■ **提示テキスト**
------
坂野 県域の支援センター同士がブロックを超えて有機的につながる動きが出てくるのが理想像なのかなと思っています。一方で、広域センターとしては、ブロックの新しい課題に関するモデルになるような事業の展開にもチャレンジしていきたいですね。芸術文化の普及支援事業を進めていくなかで、美術分野は展覧会の実施や作家の発掘が進んでいましたが、舞台芸術に関してはまだなにをすればいいか手探りの状態で。そこで、広域センターの中間支援的な役割として、舞台芸術のあり方のモデルを示し各地域のパフォーマーを発掘するために、企画を実施したことがありました。

広域センターの主催企画で、県域の2つの支援センターを担う団体とも協働して実施したのが、パフォーマー発掘のための「公開オーディション 明日の星☆」だ。障害の有無を問わず、ジャンルの区切りも設けずに舞台上でパフォーマンスをしたい人を公募し、通訳や介護サポートも必要に応じて対応した。これまでに3度企画され、台風で中止になった回もあったが、当初から約40名が応募する人気イベントになった。企画内容は静岡県浜松市にあるNPO法人クリエイティブサポートレッツが実施している「スタ☆タン!!」をごっそり参考にしたそう。

「明日の星☆」のステージの様子

坂野 まだ見ぬ才能と出会う場として公募の「スタ☆タン!!」方式はすごくいいよねと。新潟では精神疾患の方のステージ発表の場が以前からあったのですが最近では機会がなく、そういった層も「明日の星☆」に参加してくれました。ただ、応募者には「僕ステージに出るんで、それじゃ」って、名前も演題も言わずに電話を切る人もいて、運営からカオスで(笑)ここまでやると正直、不謹慎に思う方も多いだろうなと思うようなイベントだったんですが、イベントの写真を国の刊行物である「障害者白書」で紹介いただいたり、厚生労働省の皆様の後押しがあって、いろんなことにチャレンジさせてもらえていて、この仕事がすごく面白いと思えるようになりました。

たとえば、舞台芸術の支援策として、支援センターが旗振りをして自ら舞台作品をつくるとなると、負荷がかかりすぎて支援のハードルを自ら上げてしまうことになる。展覧会や舞台発表の機会をつくることも、支援センターの役割ではあるが、東海・北陸ブロックでは、支援センターが全てを担うのではなく、支援センター同士が協力したり、地域に点在する団体や関係者と一緒に、参加型展示会や公募型で実施するなど、支える側のネットワークを活かした発表機会の創出を提案している。「明日の星☆」の事例は、ブロックを超えて佐賀県の支援センターが取り入れ、「スター発掘プロジェクト in 佐賀」を実施してくれた。
------
■ **取り組む課題**
**1.** 広域センターの取り組みについての文章によると、「明日の星☆」の企画内容が参考にしたのは何か。
**2.** 広域センターの取り組みについての文章で名前が挙げられている企画・プロジェクトを、すべて書き出せ。
**3.** 広域センターの取り組みについての文章を、最後の文の後から続けて書き進めてください。

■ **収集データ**
------
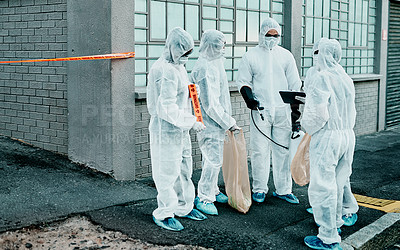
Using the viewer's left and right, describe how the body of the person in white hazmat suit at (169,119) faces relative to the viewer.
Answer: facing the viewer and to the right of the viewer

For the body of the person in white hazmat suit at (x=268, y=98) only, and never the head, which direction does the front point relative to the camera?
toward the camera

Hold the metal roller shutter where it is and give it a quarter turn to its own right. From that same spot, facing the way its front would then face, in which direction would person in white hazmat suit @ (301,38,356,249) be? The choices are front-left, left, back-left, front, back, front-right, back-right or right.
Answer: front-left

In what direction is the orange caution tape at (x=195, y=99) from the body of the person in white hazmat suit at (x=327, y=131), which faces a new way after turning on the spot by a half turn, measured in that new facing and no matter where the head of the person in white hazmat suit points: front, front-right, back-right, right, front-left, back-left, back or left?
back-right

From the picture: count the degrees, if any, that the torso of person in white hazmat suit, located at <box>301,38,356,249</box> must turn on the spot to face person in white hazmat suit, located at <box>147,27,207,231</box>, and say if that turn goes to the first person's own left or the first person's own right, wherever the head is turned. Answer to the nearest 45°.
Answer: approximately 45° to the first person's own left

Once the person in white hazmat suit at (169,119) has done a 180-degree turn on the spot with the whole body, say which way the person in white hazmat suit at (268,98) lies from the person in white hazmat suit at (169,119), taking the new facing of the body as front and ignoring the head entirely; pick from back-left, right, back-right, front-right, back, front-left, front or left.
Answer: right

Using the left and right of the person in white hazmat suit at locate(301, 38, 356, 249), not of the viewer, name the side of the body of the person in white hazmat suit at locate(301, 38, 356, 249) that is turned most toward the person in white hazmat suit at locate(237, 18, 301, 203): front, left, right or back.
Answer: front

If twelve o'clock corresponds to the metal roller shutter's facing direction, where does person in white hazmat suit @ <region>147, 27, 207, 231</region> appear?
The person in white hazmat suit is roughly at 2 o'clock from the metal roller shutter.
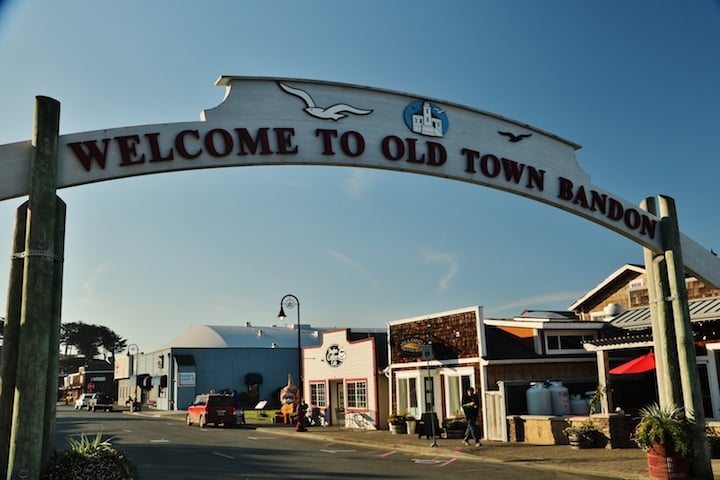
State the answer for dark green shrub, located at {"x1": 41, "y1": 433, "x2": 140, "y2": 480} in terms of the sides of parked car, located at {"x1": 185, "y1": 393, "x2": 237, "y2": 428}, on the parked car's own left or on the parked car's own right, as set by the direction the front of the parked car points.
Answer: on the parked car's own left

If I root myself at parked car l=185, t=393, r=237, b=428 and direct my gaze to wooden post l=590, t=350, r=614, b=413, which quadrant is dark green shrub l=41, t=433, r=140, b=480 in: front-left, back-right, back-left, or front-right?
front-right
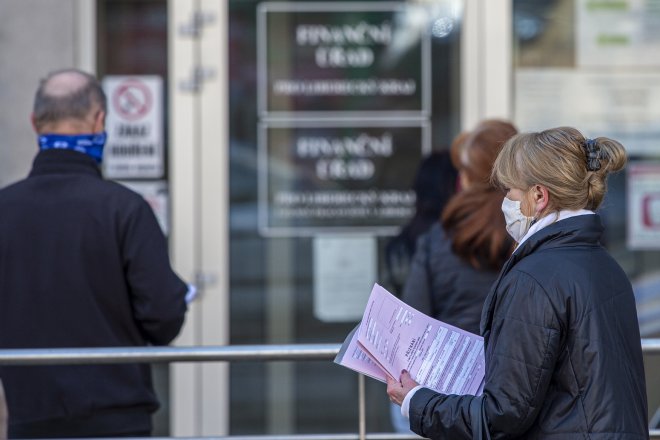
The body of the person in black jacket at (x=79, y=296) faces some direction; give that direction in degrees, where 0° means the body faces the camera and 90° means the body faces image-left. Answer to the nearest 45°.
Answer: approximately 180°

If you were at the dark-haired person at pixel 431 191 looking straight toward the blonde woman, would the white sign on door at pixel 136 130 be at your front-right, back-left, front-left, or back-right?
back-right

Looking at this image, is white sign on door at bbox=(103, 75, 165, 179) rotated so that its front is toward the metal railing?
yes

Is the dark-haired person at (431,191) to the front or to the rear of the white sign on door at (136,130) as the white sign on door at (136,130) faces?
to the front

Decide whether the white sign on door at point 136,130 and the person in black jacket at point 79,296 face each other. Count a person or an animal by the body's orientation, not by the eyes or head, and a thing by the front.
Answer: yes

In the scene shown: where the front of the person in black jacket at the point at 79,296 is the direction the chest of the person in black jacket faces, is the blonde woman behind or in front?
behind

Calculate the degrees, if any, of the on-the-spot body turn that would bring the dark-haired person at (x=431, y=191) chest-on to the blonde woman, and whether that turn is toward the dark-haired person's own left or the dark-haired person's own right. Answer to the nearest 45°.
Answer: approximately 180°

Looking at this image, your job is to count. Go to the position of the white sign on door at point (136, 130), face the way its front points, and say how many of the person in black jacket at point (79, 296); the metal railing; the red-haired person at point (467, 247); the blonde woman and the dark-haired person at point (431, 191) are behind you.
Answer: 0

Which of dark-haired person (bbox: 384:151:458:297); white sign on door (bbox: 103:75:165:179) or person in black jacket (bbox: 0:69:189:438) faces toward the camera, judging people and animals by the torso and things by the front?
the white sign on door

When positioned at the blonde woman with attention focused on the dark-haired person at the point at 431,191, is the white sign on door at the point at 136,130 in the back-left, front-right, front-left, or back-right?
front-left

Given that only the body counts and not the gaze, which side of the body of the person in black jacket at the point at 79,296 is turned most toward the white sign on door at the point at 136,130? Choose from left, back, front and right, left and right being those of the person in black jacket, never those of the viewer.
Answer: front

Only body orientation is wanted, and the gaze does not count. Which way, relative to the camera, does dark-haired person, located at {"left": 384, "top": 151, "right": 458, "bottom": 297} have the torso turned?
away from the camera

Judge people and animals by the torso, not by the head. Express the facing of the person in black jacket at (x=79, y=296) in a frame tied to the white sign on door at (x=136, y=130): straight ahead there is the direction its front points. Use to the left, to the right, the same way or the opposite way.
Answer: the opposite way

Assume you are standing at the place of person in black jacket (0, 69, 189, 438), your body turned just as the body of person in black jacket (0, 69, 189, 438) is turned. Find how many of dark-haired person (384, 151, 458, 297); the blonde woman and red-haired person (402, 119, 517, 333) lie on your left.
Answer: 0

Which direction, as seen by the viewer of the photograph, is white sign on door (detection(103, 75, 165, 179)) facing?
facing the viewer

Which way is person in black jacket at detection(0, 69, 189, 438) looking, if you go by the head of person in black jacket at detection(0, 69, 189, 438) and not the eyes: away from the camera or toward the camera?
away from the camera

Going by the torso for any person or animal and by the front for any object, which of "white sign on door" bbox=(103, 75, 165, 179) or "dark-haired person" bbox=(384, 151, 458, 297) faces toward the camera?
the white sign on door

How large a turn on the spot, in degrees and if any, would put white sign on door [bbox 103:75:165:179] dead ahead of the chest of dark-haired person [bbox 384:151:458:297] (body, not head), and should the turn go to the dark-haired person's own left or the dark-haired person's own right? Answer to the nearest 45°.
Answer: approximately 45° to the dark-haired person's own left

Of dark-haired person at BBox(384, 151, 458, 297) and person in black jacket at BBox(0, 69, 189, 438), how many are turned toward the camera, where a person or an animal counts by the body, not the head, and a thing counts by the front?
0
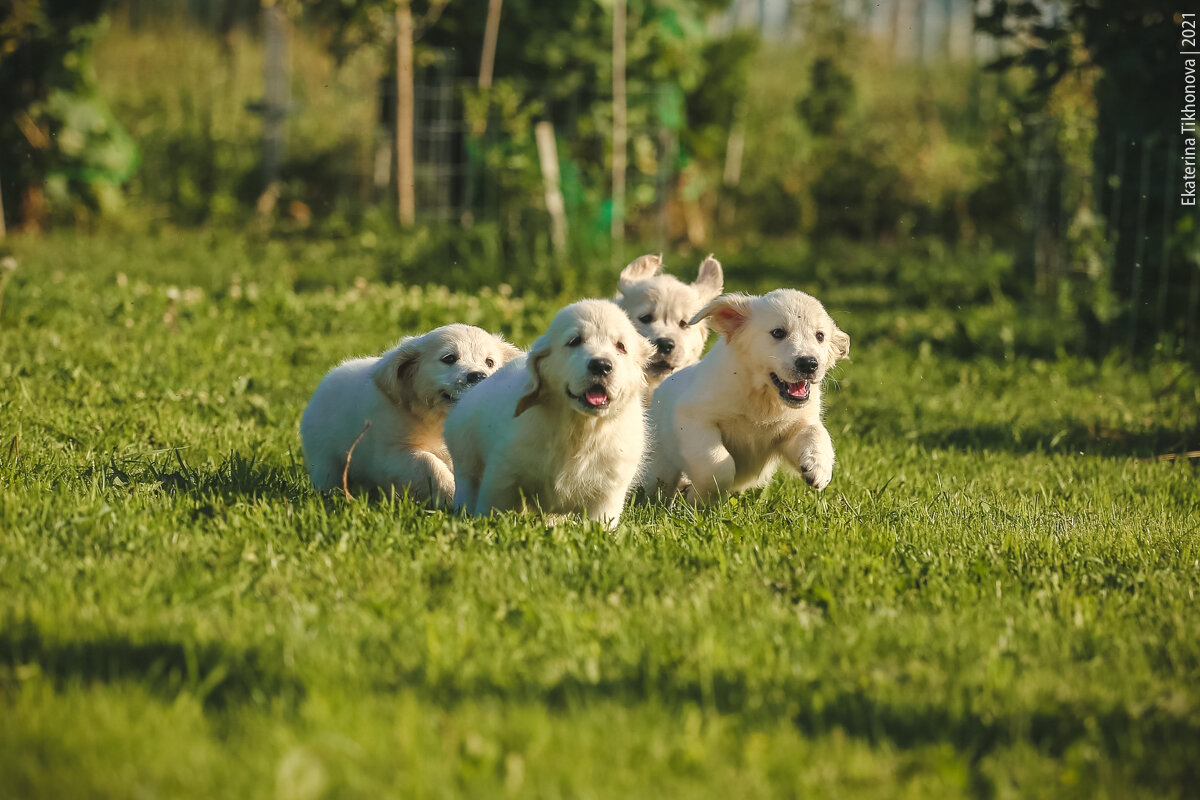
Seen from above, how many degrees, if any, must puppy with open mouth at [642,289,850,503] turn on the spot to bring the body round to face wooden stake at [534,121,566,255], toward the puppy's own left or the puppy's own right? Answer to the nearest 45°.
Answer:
------
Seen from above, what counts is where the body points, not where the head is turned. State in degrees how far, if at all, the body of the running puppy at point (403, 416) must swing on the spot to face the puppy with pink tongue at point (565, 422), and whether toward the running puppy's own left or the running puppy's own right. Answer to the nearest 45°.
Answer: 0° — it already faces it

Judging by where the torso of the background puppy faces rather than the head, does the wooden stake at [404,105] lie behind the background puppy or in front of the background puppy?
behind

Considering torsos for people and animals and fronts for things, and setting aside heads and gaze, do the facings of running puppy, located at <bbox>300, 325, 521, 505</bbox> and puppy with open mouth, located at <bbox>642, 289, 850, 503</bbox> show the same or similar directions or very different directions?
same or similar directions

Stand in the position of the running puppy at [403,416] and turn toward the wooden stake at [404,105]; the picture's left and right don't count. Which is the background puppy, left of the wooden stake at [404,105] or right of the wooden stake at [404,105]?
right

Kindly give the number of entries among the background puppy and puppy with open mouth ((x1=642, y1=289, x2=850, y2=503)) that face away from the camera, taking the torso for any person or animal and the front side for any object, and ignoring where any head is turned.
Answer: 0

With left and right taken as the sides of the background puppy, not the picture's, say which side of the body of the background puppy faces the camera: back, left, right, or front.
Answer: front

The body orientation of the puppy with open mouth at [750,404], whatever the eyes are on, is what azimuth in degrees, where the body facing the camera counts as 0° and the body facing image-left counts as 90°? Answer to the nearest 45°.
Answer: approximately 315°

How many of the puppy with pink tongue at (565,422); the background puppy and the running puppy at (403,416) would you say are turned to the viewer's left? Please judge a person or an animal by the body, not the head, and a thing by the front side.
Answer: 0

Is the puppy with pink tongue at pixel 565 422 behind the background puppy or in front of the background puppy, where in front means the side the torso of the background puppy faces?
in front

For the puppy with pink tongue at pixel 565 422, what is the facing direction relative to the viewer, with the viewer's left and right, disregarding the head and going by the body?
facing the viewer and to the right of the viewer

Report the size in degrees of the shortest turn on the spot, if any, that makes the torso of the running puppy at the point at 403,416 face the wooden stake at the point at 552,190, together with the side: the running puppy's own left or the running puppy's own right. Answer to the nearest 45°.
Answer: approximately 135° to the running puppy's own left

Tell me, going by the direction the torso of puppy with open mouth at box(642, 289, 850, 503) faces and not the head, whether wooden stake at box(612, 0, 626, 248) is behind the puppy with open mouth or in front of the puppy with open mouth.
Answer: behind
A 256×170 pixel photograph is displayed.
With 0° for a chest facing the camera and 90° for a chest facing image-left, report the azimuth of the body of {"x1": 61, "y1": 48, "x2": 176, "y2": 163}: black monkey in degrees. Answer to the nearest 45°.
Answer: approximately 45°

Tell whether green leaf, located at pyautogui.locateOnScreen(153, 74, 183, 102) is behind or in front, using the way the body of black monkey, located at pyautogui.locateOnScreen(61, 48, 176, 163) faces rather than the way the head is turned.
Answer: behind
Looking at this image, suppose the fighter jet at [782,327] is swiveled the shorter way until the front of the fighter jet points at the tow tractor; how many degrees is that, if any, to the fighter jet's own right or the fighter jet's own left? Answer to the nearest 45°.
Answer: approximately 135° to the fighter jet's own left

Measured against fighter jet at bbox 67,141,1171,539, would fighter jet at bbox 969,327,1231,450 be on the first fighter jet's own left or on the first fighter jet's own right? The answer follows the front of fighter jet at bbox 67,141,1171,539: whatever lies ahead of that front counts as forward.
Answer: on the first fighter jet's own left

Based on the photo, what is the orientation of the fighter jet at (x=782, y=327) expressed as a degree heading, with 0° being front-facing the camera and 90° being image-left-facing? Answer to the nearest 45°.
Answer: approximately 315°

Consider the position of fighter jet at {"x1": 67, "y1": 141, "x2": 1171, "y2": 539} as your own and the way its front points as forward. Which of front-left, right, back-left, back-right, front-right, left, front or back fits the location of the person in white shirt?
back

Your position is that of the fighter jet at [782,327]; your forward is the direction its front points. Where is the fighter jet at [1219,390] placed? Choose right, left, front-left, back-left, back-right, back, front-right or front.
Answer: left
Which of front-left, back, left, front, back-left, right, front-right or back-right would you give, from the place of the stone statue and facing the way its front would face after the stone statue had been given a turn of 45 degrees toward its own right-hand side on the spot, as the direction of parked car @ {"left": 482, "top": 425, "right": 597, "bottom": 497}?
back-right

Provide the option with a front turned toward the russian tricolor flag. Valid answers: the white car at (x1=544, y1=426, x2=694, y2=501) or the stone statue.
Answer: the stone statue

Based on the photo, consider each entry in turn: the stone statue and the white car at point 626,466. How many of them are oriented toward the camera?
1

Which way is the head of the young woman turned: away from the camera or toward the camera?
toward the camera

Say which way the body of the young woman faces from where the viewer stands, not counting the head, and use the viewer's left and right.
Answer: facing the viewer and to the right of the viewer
------
■ **課題の解答**
**1.** 静岡県浜松市にあるNPO法人クリエイティブサポートレッツが実施している「スタ☆タン!!」。

**2.**
公開オーディション 明日の星☆
スタ☆タン!!
スター発掘プロジェクト in 佐賀

**3.**
また、日常の支援センターの役割として、坂野さんが最も重要視しているのが相談支援である。新潟県の支援センターとしても対面、電話、インターネットなどのあらゆる手段を介した相談を受けている。相談支援で大切なのは、先入観を持たずにまず相手の主訴を「聞く」こと。そして、支援センターだけでは解決出来ない事柄には、専門家に相談して意見を聞くのが有効であるそう。地域に支援センターの相談役をみつけて「相談の相談を」していく中で、「作品が見つかったよ」「就労支援の手前でなにかできないか」などと、相談先だった相手から後日別の相談を持ちかけてもらえる例も増えてきた。

相談支援の様子

坂野 あまり躊躇せずにそれまで接点がなかったところにも相談を持ち込んでみると、わりと喜んで応じてくれるんですね。それによってネットワークの厚みが増してきたのを、この5年間で感じています。相談にひとつひとつ応え続けていけば、必然的に支える側のネットワークが強化されていく。ネットワークや連携は解決するために必要なことで、ネットワークを目的化するのはおかしいなと。そこは履き違えないようにしようと思っています。そのためにも事業の認知度が高まって、相談件数が増えることが大切ですね。

相談件数の増加が事業の内実をより豊かに耕していく動因であるという考え方は、支援センターの役割を知る上でもとても明快だ。障害当事者や福祉施設職員が遠慮なく支援センターに相談を持ちかけることによって、支援センター側はより充実した支援を可能にする体制を強化できるからだ。支援センターへ相談してもらえる機会を増やすためには、障害者の芸術文化活動のニーズが、身体や精神障害で福祉施設に所属しない人、もっと拡大して考えると発達障害や生きづらさを感じている人にも、まだまだ潜在的に存在していることに意識を向けていく必要があるだろう。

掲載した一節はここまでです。